Saved entries:
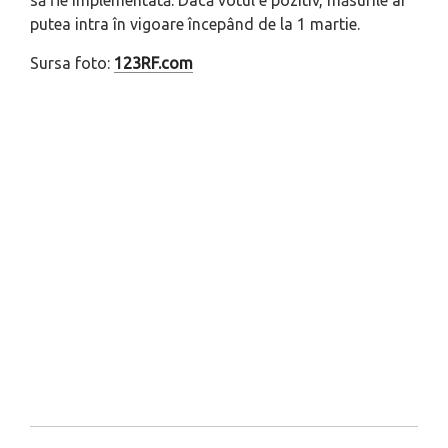
să fie implementată. Dacă votul e pozitiv, măsurile ar
putea intra în vigoare începând de la 1 martie.
Sursa foto:
123RF.com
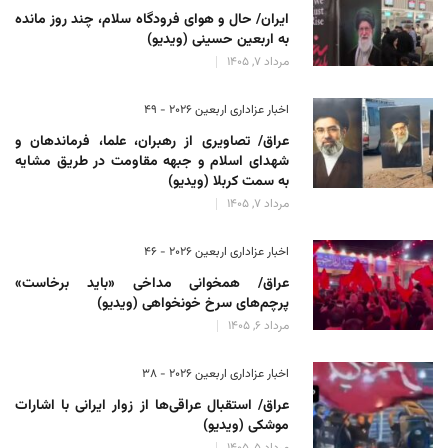
ایران/ حال و هوای فرودگاه سلام، چند روز مانده
به اربعین حسینی (ویدیو)
مرداد 7, 1405
اخبار عزاداری اربعین ۲۰۲۶ - 49
عراق/ تصاویری از رهبران، علما، فرماندهان و
شهدای اسلام و جبهه مقاومت در طریق مشایه
به سمت کربلا (ویدیو)
مرداد 7, 1405
اخبار عزاداری اربعین ۲۰۲۶ - 46
عراق/ همخوانی مداخی «باید برخاست»
پرچم‌های سرخ خونخواهی (ویدیو)
مرداد 6, 1405
اخبار عزاداری اربعین ۲۰۲۶ - 38
عراق/ استقبال عراقی‌ها از زوار ایرانی با اشارات
موشکی (ویدیو)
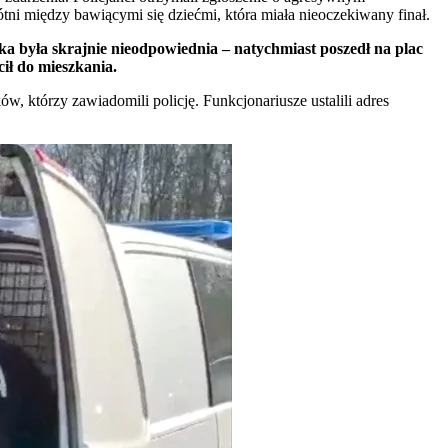
ni między bawiącymi się dziećmi, która miała nieoczekiwany finał.
ka była skrajnie nieodpowiednia – natychmiast poszedł na plac
cił do mieszkania.
którzy zawiadomili policję. Funkcjonariusze ustalili adres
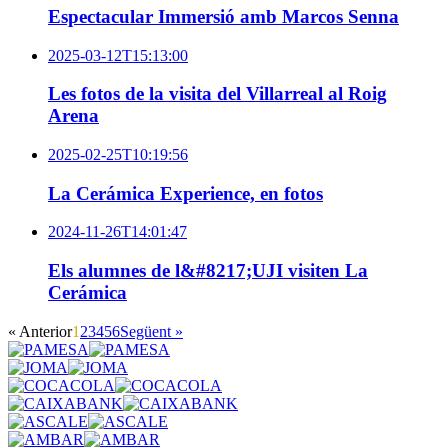
Espectacular Immersió amb Marcos Senna
2025-03-12T15:13:00
Les fotos de la visita del Villarreal al Roig
Arena
2025-02-25T10:19:56
La Cerámica Experience, en fotos
2024-11-26T14:01:47
Els alumnes de l&#8217;UJI visiten La
Cerámica
« Anterior
1
2
3
4
5
6
Següent »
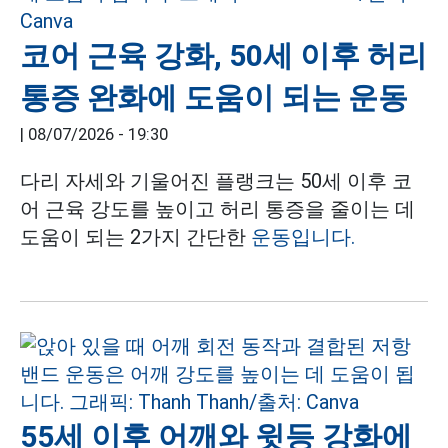
코어 근육 강화, 50세 이후 허리
통증 완화에 도움이 되는 운동
|
08/07/2026 - 19:30
다리 자세와 기울어진 플랭크는 50세 이후 코
어 근육 강도를 높이고 허리 통증을 줄이는 데
도움이 되는 2가지 간단한
운동입니다.
55세 이후 어깨와 윗등 강화에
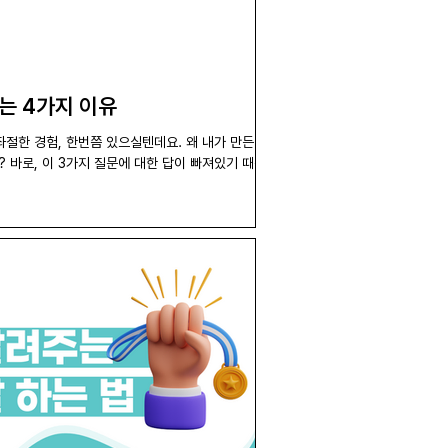
는 4가지 이유
절한 경험, 한번쯤 있으실텐데요. 왜 내가 만든 콘
 바로, 이 3가지 질문에 대한 답이 빠져있기 때문입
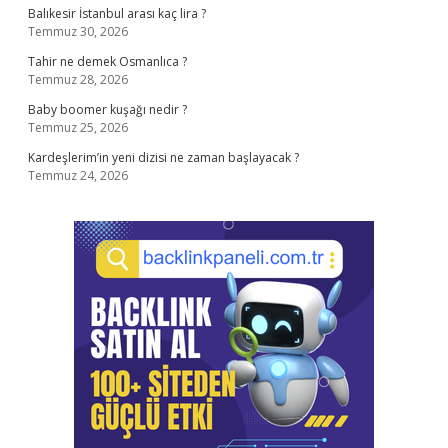
Balıkesir İstanbul arası kaç lira ?
Temmuz 30, 2026
Tahir ne demek Osmanlıca ?
Temmuz 28, 2026
Baby boomer kuşağı nedir ?
Temmuz 25, 2026
Kardeşlerim’in yeni dizisi ne zaman başlayacak ?
Temmuz 24, 2026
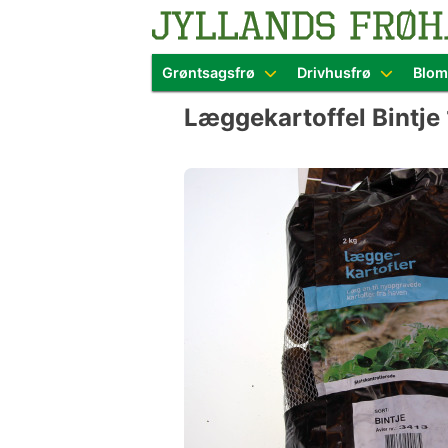
Blomster- o
Grøntsagsfrø
Drivhusfrø
Blom
Skip
Læggekartoffel Bintje 
to
content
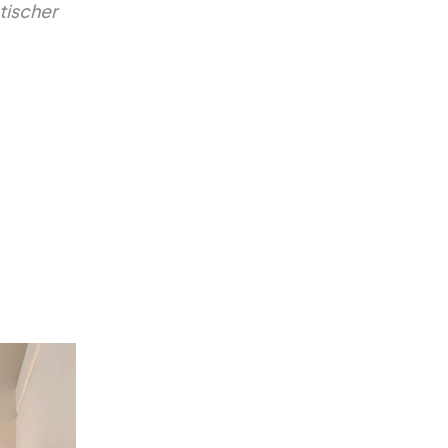
tischer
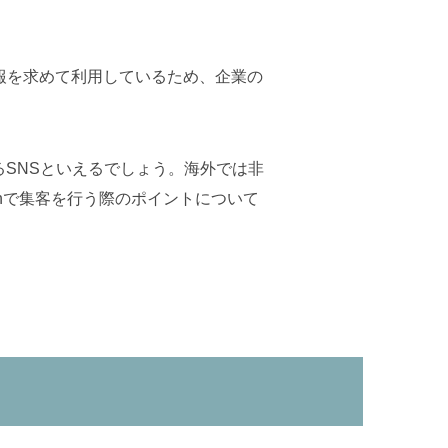
の情報を求めて利用しているため、企業の
SNSといえるでしょう。海外では非
Inで集客を行う際のポイントについて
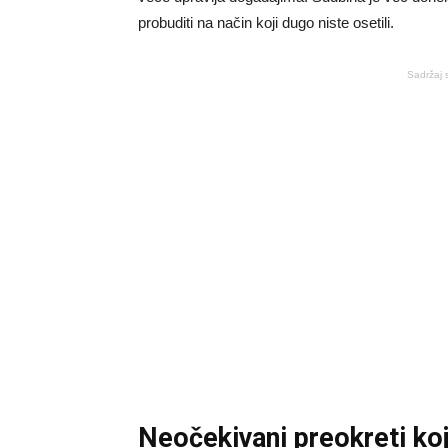
probuditi na način koji dugo niste osetili.
Sadržaj 
Neočekivani preokreti ko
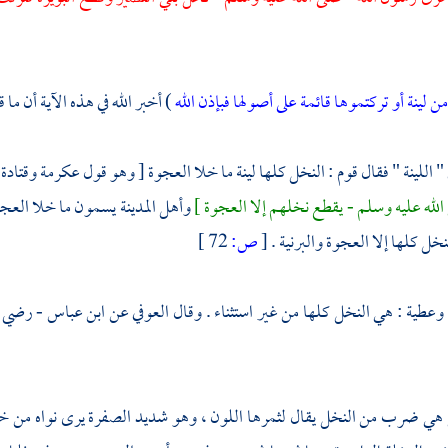
ن لينة أو تركتموها قائمة على أصولها فبإذن الله
) أخبر الله في هذه الآية أن ما 
" اللينة " فقال قوم : النخل كلها لينة ما خلا العجوة [ وهو قول
عكرمة
وقتادة
 الله عليه وسلم - يقطع نخلهم إلا العجوة ]
وأهل المدينة
يسمون ما خلا العجوة
خل كلها إلا العجوة والبرنية .
[
ص:
72 ]
وعطية
: هي النخل كلها من غير استثناء . وقال
العوفي
عن
ابن عباس
- رضي ا
هي ضرب من النخل يقال لثمرها اللون ، وهو شديد الصفرة يرى نواه من خ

REQUIREMENT: Retype the text of the entries from their start through the line containing "바로, 이 3가지 질문에 대한 답이 빠져있기 때문입", leaving out the pictures.

EXPECTED OUTPUT:
să fie implementată. Dacă votul e pozitiv, măsurile ar
putea intra în vigoare începând de la 1 martie.
Sursa foto:
123RF.com
ایران/ حال و هوای فرودگاه سلام، چند روز مانده
به اربعین حسینی (ویدیو)
مرداد 7, 1405
اخبار عزاداری اربعین ۲۰۲۶ - 49
عراق/ تصاویری از رهبران، علما، فرماندهان و
شهدای اسلام و جبهه مقاومت در طریق مشایه
به سمت کربلا (ویدیو)
مرداد 7, 1405
اخبار عزاداری اربعین ۲۰۲۶ - 46
عراق/ همخوانی مداخی «باید برخاست»
پرچم‌های سرخ خونخواهی (ویدیو)
مرداد 6, 1405
اخبار عزاداری اربعین ۲۰۲۶ - 38
عراق/ استقبال عراقی‌ها از زوار ایرانی با اشارات
موشکی (ویدیو)
ni między bawiącymi się dziećmi, która miała nieoczekiwany finał.
ka była skrajnie nieodpowiednia – natychmiast poszedł na plac
cił do mieszkania.
którzy zawiadomili policję. Funkcjonariusze ustalili adres
Espectacular Immersió amb Marcos Senna
2025-03-12T15:13:00
Les fotos de la visita del Villarreal al Roig
Arena
2025-02-25T10:19:56
La Cerámica Experience, en fotos
2024-11-26T14:01:47
Els alumnes de l&#8217;UJI visiten La
Cerámica
« Anterior
1
2
3
4
5
6
Següent »
코어 근육 강화, 50세 이후 허리
통증 완화에 도움이 되는 운동
|
08/07/2026 - 19:30
다리 자세와 기울어진 플랭크는 50세 이후 코
어 근육 강도를 높이고 허리 통증을 줄이는 데
도움이 되는 2가지 간단한
운동입니다.
55세 이후 어깨와 윗등 강화에
는 4가지 이유
절한 경험, 한번쯤 있으실텐데요. 왜 내가 만든 콘
 바로, 이 3가지 질문에 대한 답이 빠져있기 때문입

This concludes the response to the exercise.